According to a report from Verizon, cybercriminals are ignoring mobile and other new technologies as vehicles for cyberattacks, and sticking to the good old fashioned email phishing campaign.
Email phishing by the numbers
Out of more than 100,000 security incidents that hit thousands of companies in 2015,
almost 90% of the incidents involved attempts to steal cash. In addition, there was little evidence that new technologies involving net-connected gadgets or smartphones were becoming a popular attack route.
About 30% of phishing emails had been opened by people in targeted organizations in 2015, which was up from 23% in 2014. Of the scam emails opened, about 13% had been able to launch malware because staff had run the attachments they had carried—meaning in many cases, it took only minutes for criminals to compromise the network of a targeted company.
These phishing attacks also fly under the radar, with companies often taking too long to realize they have been compromised. Statistics gathered for the Verizon report suggest 84% of the organizations questioned took weeks to spot that criminals had won access to internal systems.
Why are your employees still falling victim?
You’ve probably heard of, or even received, the Nigerian prince scam email, in which the sender requests assistance in transferring millions of dollars of excess money out of Nigeria and promises to pay the person for his or her help. There’s also the dying widow emails, in which the widow of billionaire randomly acquires your email and decides to give you her entire inheritance out of “the goodness of her heart.”

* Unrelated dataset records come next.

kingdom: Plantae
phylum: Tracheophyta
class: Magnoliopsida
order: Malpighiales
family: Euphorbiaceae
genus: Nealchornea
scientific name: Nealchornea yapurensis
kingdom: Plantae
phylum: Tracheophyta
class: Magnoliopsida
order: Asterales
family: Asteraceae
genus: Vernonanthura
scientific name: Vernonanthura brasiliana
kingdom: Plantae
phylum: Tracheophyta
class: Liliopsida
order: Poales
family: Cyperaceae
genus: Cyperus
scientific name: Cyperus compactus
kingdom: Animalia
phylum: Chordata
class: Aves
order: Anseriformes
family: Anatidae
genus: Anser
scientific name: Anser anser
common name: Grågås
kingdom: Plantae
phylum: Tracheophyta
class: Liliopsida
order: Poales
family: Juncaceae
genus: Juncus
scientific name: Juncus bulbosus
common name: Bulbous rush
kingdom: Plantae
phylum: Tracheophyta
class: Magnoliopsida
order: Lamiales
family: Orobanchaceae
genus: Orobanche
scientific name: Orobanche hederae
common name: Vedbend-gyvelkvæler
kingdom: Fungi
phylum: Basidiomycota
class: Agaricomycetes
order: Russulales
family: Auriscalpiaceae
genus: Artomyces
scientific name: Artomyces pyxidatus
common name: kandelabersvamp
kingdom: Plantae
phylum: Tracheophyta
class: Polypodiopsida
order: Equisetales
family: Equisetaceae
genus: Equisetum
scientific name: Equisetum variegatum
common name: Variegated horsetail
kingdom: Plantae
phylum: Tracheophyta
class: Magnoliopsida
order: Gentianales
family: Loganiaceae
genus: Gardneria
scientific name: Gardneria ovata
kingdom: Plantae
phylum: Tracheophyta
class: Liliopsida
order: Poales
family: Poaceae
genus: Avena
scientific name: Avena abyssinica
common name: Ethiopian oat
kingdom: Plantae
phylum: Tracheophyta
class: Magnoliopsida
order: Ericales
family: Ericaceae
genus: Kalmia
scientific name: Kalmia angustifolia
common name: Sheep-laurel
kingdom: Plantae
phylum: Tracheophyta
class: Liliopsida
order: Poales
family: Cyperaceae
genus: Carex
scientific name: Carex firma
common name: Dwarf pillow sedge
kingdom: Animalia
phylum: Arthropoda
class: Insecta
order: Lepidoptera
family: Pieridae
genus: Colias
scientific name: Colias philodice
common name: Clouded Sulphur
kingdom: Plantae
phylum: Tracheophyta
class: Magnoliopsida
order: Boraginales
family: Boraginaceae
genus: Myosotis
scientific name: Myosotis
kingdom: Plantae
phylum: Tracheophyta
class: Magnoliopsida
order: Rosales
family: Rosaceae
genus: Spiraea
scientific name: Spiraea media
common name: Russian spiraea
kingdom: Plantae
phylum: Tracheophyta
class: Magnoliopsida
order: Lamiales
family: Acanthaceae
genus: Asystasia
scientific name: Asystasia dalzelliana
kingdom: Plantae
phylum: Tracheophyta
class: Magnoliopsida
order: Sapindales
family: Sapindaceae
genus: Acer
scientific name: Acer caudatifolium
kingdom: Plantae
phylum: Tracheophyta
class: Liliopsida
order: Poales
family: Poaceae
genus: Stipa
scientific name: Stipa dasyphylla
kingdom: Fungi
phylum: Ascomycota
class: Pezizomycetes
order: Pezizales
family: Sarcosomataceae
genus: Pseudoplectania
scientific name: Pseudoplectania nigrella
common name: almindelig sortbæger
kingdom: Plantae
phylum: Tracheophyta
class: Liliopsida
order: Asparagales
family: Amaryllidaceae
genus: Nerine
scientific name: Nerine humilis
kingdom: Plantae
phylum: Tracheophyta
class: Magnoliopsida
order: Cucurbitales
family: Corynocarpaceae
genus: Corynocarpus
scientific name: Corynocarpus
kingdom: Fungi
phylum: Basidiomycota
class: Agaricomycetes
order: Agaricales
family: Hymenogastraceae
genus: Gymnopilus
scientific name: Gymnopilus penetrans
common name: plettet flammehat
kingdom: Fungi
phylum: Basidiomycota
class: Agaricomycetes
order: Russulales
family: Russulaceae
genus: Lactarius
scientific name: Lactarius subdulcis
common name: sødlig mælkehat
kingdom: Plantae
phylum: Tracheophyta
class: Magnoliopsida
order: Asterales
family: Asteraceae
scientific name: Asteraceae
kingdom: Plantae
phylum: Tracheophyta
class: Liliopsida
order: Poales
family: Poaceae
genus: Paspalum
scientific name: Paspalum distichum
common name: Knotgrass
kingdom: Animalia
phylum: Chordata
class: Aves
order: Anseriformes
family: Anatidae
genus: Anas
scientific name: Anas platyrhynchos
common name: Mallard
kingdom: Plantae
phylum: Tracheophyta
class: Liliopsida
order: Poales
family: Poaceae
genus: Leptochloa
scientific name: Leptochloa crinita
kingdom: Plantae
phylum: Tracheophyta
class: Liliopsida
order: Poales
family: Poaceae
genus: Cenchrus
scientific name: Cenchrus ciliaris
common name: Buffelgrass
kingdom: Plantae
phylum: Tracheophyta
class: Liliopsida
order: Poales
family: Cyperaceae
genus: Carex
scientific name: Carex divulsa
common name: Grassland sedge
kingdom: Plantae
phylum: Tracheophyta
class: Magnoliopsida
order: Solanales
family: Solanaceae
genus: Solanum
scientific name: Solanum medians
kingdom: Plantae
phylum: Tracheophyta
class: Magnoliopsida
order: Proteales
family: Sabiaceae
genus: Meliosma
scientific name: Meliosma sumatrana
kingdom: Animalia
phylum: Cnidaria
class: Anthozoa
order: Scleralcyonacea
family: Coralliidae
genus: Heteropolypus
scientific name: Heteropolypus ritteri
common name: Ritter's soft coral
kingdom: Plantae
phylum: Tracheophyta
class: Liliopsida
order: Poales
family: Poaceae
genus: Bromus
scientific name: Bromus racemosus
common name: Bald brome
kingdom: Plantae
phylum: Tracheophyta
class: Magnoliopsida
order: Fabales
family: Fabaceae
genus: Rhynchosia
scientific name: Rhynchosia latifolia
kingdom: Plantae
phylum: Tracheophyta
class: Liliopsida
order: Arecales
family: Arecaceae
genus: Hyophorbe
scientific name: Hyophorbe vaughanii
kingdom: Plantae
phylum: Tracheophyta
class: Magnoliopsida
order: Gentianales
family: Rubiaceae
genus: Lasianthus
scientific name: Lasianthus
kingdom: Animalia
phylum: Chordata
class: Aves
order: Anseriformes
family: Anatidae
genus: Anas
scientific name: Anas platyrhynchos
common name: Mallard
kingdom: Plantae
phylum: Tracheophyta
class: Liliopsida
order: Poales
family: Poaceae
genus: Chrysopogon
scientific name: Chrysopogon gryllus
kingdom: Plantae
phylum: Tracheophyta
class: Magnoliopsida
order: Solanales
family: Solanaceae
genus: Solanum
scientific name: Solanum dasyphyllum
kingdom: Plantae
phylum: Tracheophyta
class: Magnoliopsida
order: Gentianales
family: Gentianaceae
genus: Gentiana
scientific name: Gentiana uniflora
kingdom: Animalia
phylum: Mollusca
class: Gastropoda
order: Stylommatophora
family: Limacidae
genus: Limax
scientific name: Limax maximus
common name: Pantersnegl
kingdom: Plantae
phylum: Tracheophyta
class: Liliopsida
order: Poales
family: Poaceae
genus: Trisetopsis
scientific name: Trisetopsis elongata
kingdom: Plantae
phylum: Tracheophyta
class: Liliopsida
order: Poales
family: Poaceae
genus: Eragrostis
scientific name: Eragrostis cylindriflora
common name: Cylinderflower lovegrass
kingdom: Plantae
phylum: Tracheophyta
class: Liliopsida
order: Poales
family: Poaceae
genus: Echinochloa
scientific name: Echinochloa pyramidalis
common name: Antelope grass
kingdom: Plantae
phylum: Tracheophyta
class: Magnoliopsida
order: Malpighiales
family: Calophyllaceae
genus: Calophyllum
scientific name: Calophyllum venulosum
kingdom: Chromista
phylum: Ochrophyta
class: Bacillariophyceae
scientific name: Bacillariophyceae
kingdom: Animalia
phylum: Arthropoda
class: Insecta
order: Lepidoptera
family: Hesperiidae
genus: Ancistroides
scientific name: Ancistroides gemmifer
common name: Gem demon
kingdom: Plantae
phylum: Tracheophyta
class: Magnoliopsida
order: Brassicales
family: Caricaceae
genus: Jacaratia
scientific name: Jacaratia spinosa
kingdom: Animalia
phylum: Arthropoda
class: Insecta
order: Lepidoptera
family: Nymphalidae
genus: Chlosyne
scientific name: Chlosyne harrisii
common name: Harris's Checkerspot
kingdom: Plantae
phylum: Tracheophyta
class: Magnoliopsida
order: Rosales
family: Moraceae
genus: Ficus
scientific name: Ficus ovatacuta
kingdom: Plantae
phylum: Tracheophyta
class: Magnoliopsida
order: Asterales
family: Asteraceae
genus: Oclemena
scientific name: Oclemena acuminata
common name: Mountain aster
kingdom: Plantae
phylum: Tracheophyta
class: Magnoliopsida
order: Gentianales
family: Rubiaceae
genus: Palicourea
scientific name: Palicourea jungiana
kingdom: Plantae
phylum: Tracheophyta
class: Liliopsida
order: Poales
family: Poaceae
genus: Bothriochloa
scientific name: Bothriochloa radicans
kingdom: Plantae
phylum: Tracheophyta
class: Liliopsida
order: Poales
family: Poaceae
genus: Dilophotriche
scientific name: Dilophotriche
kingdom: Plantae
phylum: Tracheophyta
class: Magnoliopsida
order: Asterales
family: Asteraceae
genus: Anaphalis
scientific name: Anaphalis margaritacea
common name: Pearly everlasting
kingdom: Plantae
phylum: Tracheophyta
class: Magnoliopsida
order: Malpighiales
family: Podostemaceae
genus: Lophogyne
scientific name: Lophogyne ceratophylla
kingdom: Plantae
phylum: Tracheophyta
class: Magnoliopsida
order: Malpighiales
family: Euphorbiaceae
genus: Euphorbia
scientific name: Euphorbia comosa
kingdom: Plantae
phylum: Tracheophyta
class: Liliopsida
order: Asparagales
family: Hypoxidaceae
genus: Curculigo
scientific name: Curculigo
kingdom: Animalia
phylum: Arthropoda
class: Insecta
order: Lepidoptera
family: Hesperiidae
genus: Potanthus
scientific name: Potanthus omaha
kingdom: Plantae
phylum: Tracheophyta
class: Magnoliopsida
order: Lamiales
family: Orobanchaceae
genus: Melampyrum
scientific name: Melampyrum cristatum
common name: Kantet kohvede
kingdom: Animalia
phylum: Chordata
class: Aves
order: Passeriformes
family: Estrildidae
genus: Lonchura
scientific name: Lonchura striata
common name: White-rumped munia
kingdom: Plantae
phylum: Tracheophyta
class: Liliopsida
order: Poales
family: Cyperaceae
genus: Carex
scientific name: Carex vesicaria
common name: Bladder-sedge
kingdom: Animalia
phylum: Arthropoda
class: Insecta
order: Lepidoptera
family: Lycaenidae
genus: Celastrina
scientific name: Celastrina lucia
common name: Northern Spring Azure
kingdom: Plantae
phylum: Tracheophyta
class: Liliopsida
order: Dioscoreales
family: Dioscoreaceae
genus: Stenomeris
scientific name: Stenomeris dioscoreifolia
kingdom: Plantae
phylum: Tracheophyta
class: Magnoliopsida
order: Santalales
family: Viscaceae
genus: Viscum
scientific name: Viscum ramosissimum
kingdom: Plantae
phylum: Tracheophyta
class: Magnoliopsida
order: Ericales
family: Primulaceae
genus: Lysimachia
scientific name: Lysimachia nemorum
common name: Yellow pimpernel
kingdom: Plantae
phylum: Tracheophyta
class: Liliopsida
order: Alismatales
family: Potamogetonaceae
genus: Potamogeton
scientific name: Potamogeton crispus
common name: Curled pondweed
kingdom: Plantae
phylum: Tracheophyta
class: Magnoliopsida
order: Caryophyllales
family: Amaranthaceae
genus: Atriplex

Most know not to fall for these over-the-top phishing emails, but there are many attacks that come in a much subtler message. For instance, many phishing emails tell the recipient that their account has been suspended, deleted or hacked—asking the recipient to reenter their information through the included link.
Unfortunately, many employees are just not educated or aware of the various types of phishing emails and the negative, widespread effects of opening them.
Fixing the problem
There are two key steps you can take to prevent email phishing attacks on your business. First, employ an email filtering system that accounts for known tricks. Consider employing two-step authentication procedures, and segment your network to limit further access if an account or user has been compromised. Actively monitor your network for signs of suspicious activity or data exfiltration to cut down response times.
Secondly, and most importantly, you must be regularly providing your employees with security awareness training. Your business will still be vulnerable to phishing attacks because they do not target your IT systems, they target your employees. You need to provide all of your employees, even key executives, with regular security awareness training. Consider running phishing simulations that place would-be victims in the same position of a potential attack.
Cyber scammers and attackers are constantly changing their strategies to keep tricking their victims—prepare your business and your staff for these phishing emails.